Collected data:
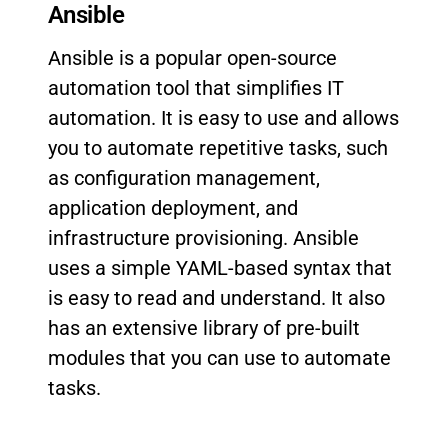
Ansible
Ansible is a popular open-source
automation tool that simplifies IT
automation. It is easy to use and allows
you to automate repetitive tasks, such
as configuration management,
application deployment, and
infrastructure provisioning. Ansible
uses a simple YAML-based syntax that
is easy to read and understand. It also
has an extensive library of pre-built
modules that you can use to automate
tasks.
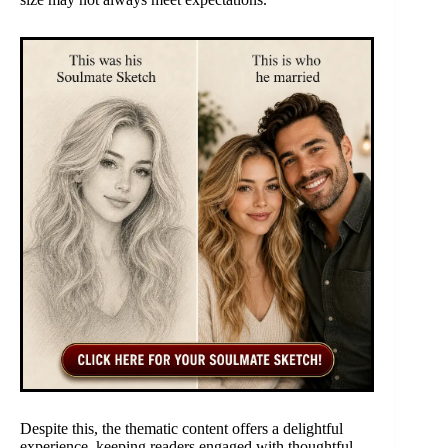
Despite this, the thematic content offers a delightful
experience, keeping readers engaged with thoughtful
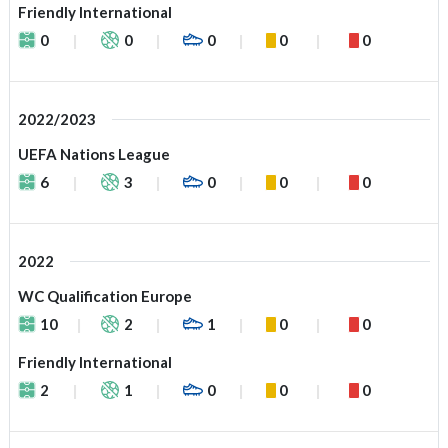
Friendly International
0
0
0
0
0
2022/2023
UEFA Nations League
6
3
0
0
0
2022
WC Qualification Europe
10
2
1
0
0
Friendly International
2
1
0
0
0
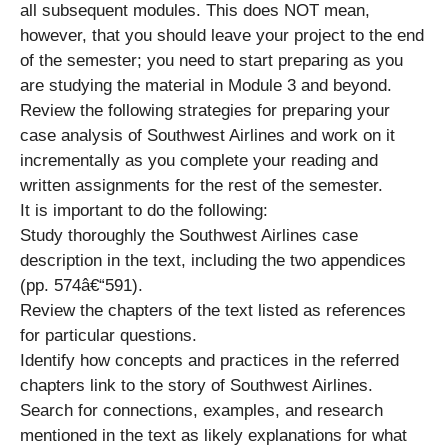
all subsequent modules. This does NOT mean,
however, that you should leave your project to the end
of the semester; you need to start preparing as you
are studying the material in Module 3 and beyond.
Review the following strategies for preparing your
case analysis of Southwest Airlines and work on it
incrementally as you complete your reading and
written assignments for the rest of the semester.
It is important to do the following:
Study thoroughly the Southwest Airlines case
description in the text, including the two appendices
(pp. 574â€“591).
Review the chapters of the text listed as references
for particular questions.
Identify how concepts and practices in the referred
chapters link to the story of Southwest Airlines.
Search for connections, examples, and research
mentioned in the text as likely explanations for what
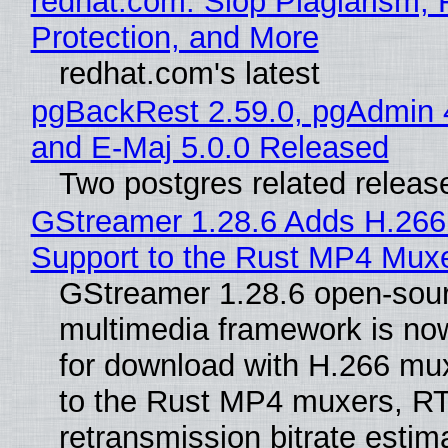
redhat.com: Slop Plagiarism, 
Protection, and More
redhat.com's latest
pgBackRest 2.59.0, pgAdmin 
and E-Maj 5.0.0 Released
Two postgres related releas
GStreamer 1.28.6 Adds H.266
Support to the Rust MP4 Mux
GStreamer 1.28.6 open-sou
multimedia framework is now
for download with H.266 mu
to the Rust MP4 muxers, R
retransmission bitrate estima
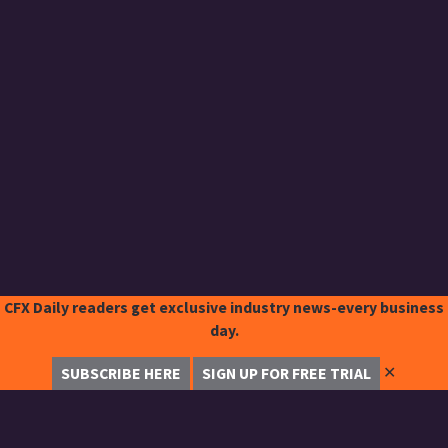
CFX Daily readers get exclusive industry news-every business
day.
✕
SUBSCRIBE HERE
SIGN UP FOR FREE TRIAL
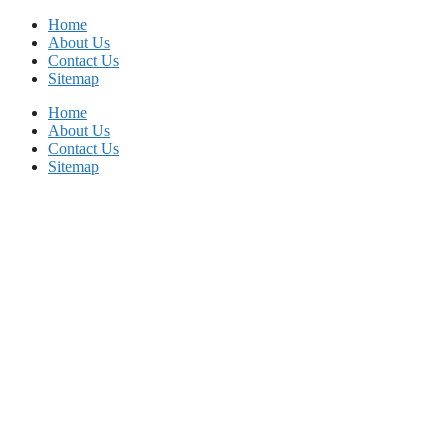
Skip
Home
to
About Us
content
Contact Us
Sitemap
Home
About Us
Contact Us
Sitemap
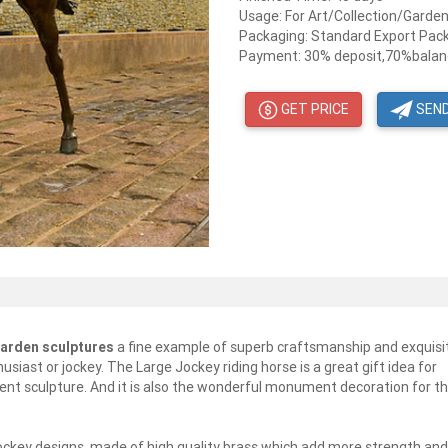
Usage: For Art/Collection/Garde
Packaging: Standard Export Pac
Payment: 30% deposit,70%balanc
GET PRICE
SEND
garden sculptures
a fine example of superb craftsmanship and exquisi
usiast or jockey. The Large Jockey riding horse is a great gift idea for
ent sculpture. And it is also the wonderful monument decoration for t
jockey designs, made of high quality brass which add more strength and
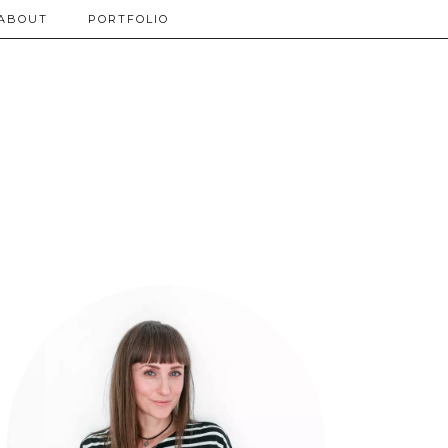
ABOUT
PORTFOLIO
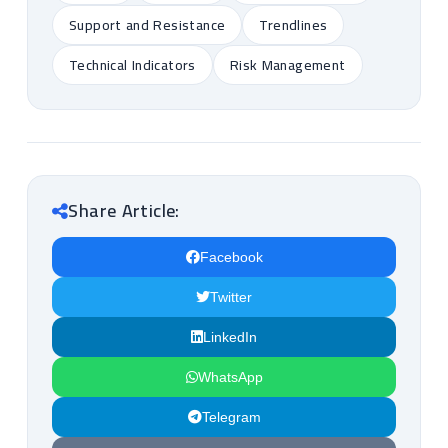
Support and Resistance
Trendlines
Technical Indicators
Risk Management
Share Article:
Facebook
Twitter
LinkedIn
WhatsApp
Telegram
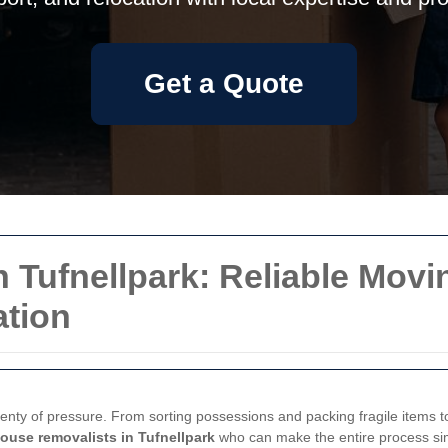
Get a Quote
 Tufnellpark: Reliable Movi
tion
lenty of pressure. From sorting possessions and packing fragile items to
ouse removalists in Tufnellpark
who can make the entire process sim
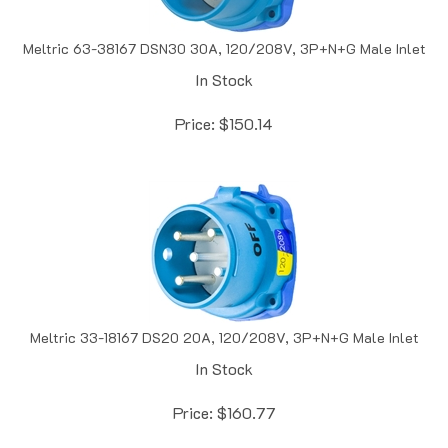
Meltric 63-38167 DSN30 30A, 120/208V, 3P+N+G Male Inlet
In Stock
Price:
$
150.14
Meltric 33-18167 DS20 20A, 120/208V, 3P+N+G Male Inlet
In Stock
Price:
$
160.77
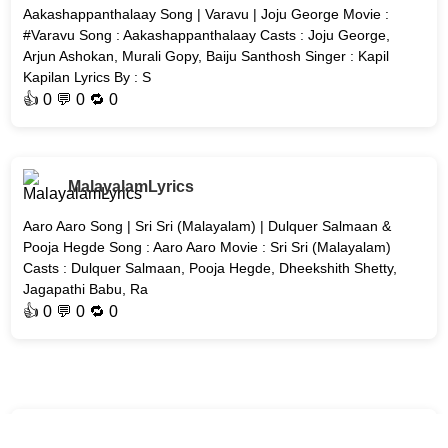
Aakashappanthalaay Song | Varavu | Joju George Movie :
#Varavu Song : Aakashappanthalaay Casts : Joju George,
Arjun Ashokan, Murali Gopy, Baiju Santhosh Singer : Kapil
Kapilan Lyrics By : S
👍
0
💬 0 🔁
0
MalayalamLyrics
Aaro Aaro Song | Sri Sri (Malayalam) | Dulquer Salmaan &
Pooja Hegde Song : Aaro Aaro Movie : Sri Sri (Malayalam)
Casts : Dulquer Salmaan, Pooja Hegde, Dheekshith Shetty,
Jagapathi Babu, Ra
👍
0
💬 0 🔁
0
MalayalamLyrics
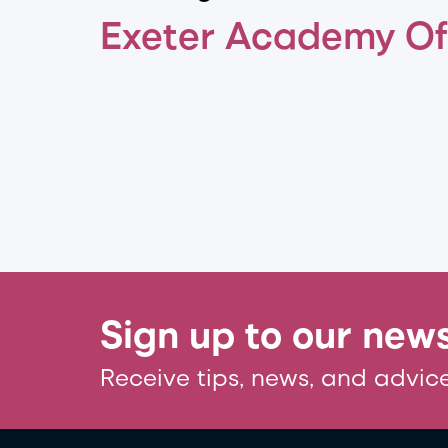
Exeter Academy O
Sign up to our news
Receive tips, news, and advice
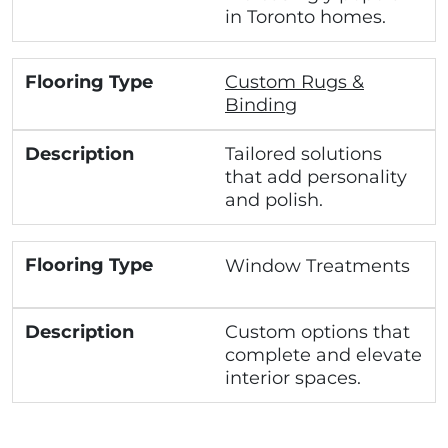
in Toronto homes.
Custom Rugs &
Binding
Tailored solutions
that add personality
and polish.
Window Treatments
Custom options that
complete and elevate
interior spaces.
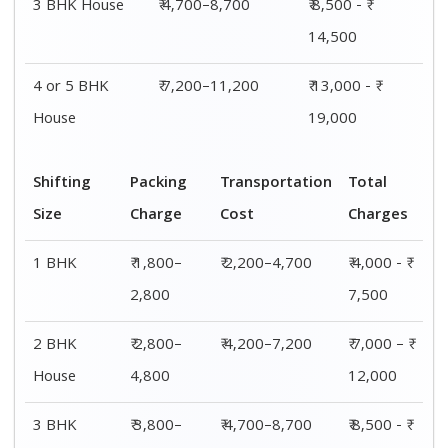
House
5,800
14,500
4 or 5 BHK
₹ 5,800–
₹ 7,200–11,200
₹ 13,000 - ₹
House
7,800
19,000
Shifting
00 – 20 Km
20 – 40
40 – 60 Km
Size
Charges
Km Cost
Rates
1 BHK
₹ 4,000 - ₹
₹ 4,500 - ₹
₹ 5,000 - ₹
7,500
8,000
8,500
2 BHK
₹ 7,000 – ₹
₹ 7,500 – ₹
₹ 8,000 – ₹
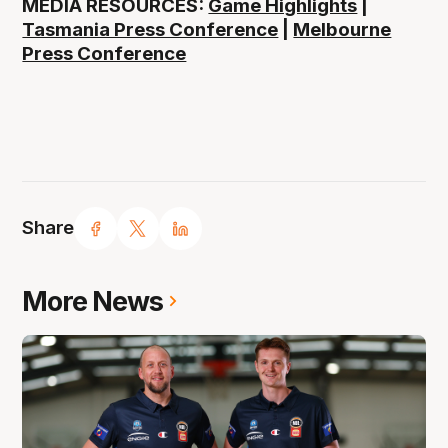
MEDIA RESOURCES:
Game Highlights
|
Tasmania Press Conference
|
Melbourne
Press Conference
Share
More News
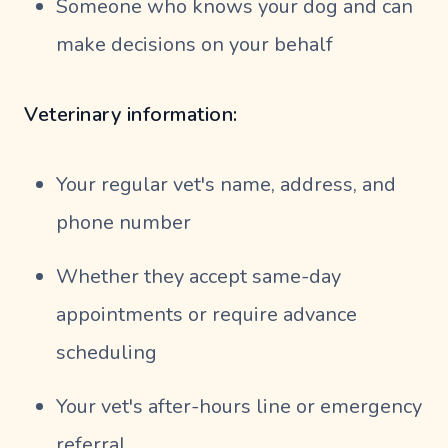
Someone who knows your dog and can
make decisions on your behalf
Veterinary information:
Your regular vet's name, address, and
phone number
Whether they accept same-day
appointments or require advance
scheduling
Your vet's after-hours line or emergency
referral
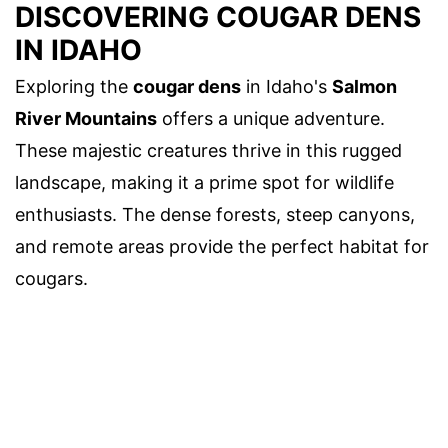
DISCOVERING COUGAR DENS
IN IDAHO
Exploring the
cougar dens
in Idaho's
Salmon
River Mountains
offers a unique adventure.
These majestic creatures thrive in this rugged
landscape, making it a prime spot for wildlife
enthusiasts. The dense forests, steep canyons,
and remote areas provide the perfect habitat for
cougars.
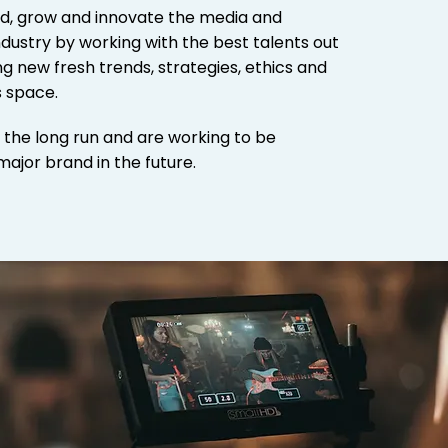
d, grow and innovate the media and
dustry by working with the best talents out
g new fresh trends, strategies, ethics and
s space.
r the long run and are working to be
major brand in the future.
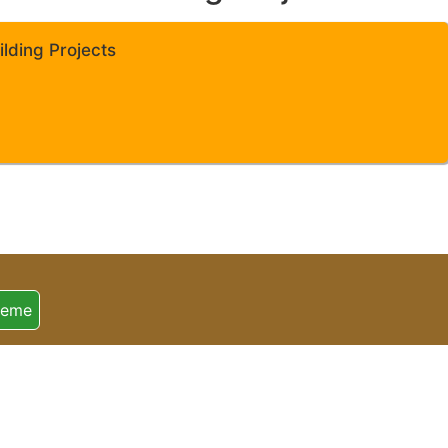
lding Projects
heme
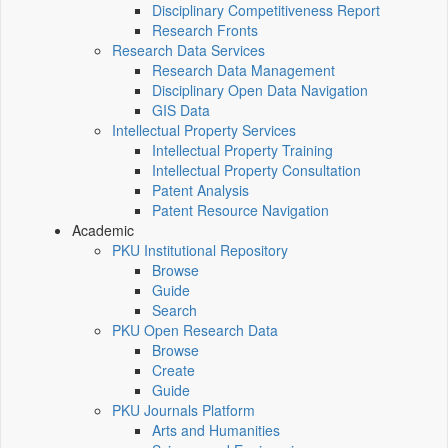
Disciplinary Competitiveness Report
Research Fronts
Research Data Services
Research Data Management
Disciplinary Open Data Navigation
GIS Data
Intellectual Property Services
Intellectual Property Training
Intellectual Property Consultation
Patent Analysis
Patent Resource Navigation
Academic
PKU Institutional Repository
Browse
Guide
Search
PKU Open Research Data
Browse
Create
Guide
PKU Journals Platform
Arts and Humanities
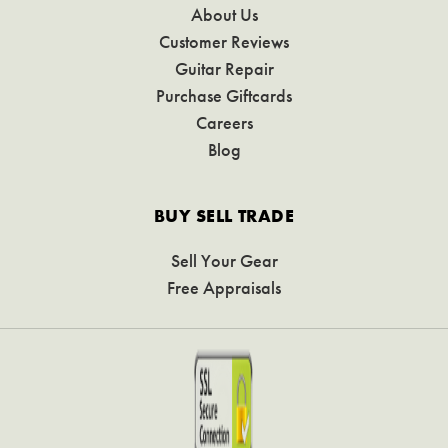
About Us
Customer Reviews
Guitar Repair
Purchase Giftcards
Careers
Blog
BUY SELL TRADE
Sell Your Gear
Free Appraisals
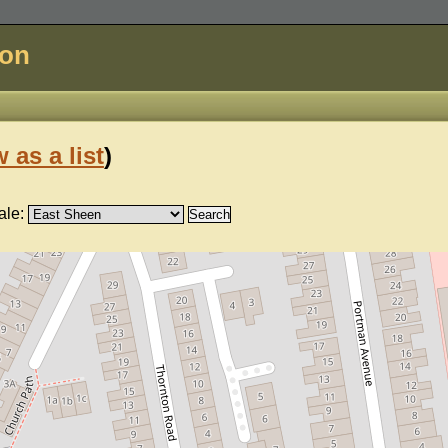
don
 as a list
)
ale:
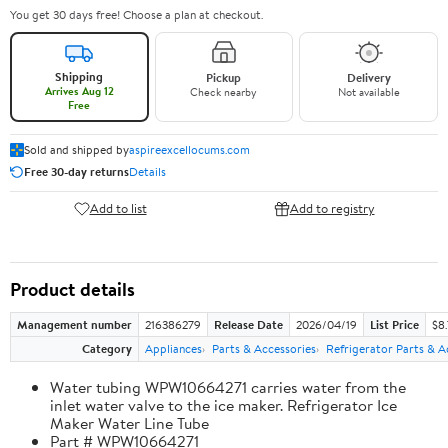
You get 30 days free! Choose a plan at checkout.
Shipping
Pickup
Delivery
Arrives Aug 12
Check nearby
Not available
Free
Sold and shipped by
aspireexcellocums.com
Free 30-day returns
Details
Add to list
Add to registry
Product details
Management number
216386279
Release Date
2026/04/19
List Price
$8
Category
Appliances
Parts & Accessories
Refrigerator Parts & A
Water tubing WPW10664271 carries water from the
inlet water valve to the ice maker. Refrigerator Ice
Maker Water Line Tube
Part # WPW10664271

## What you will do
Taking the entries above, extract every line from the one bearing "lenty of pressure." through the one bearing "phone number", exactly, with no pictures.

## Solution to the exercise
lenty of pressure. From sorting possessions and packing fragile items to
ouse removalists in Tufnellpark
who can make the entire process sim
Meltric 63-38167 DSN30 30A, 120/208V, 3P+N+G Male Inlet
In Stock
Price:
$
150.14
Meltric 33-18167 DS20 20A, 120/208V, 3P+N+G Male Inlet
In Stock
Price:
$
160.77
Aakashappanthalaay Song | Varavu | Joju George Movie :
#Varavu Song : Aakashappanthalaay Casts : Joju George,
Arjun Ashokan, Murali Gopy, Baiju Santhosh Singer : Kapil
Kapilan Lyrics By : S
👍
0
💬 0 🔁
0
MalayalamLyrics
Aaro Aaro Song | Sri Sri (Malayalam) | Dulquer Salmaan &
Pooja Hegde Song : Aaro Aaro Movie : Sri Sri (Malayalam)
Casts : Dulquer Salmaan, Pooja Hegde, Dheekshith Shetty,
Jagapathi Babu, Ra
👍
0
💬 0 🔁
0
MalayalamLyrics
Exeter Academy O
Sign up to our news
Receive tips, news, and advice
in Toronto homes.
Custom Rugs &
Binding
Tailored solutions
that add personality
and polish.
Window Treatments
Custom options that
complete and elevate
interior spaces.
House
5,800
14,500
4 or 5 BHK
₹ 5,800–
₹ 7,200–11,200
₹ 13,000 - ₹
House
7,800
19,000
Shifting
00 – 20 Km
20 – 40
40 – 60 Km
Size
Charges
Km Cost
Rates
1 BHK
₹ 4,000 - ₹
₹ 4,500 - ₹
₹ 5,000 - ₹
7,500
8,000
8,500
2 BHK
₹ 7,000 – ₹
₹ 7,500 – ₹
₹ 8,000 – ₹
MEDIA RESOURCES:
Game Highlights
|
Tasmania Press Conference
|
Melbourne
Press Conference
Share
More News
Someone who knows your dog and can
make decisions on your behalf
Veterinary information:
Your regular vet's name, address, and
phone number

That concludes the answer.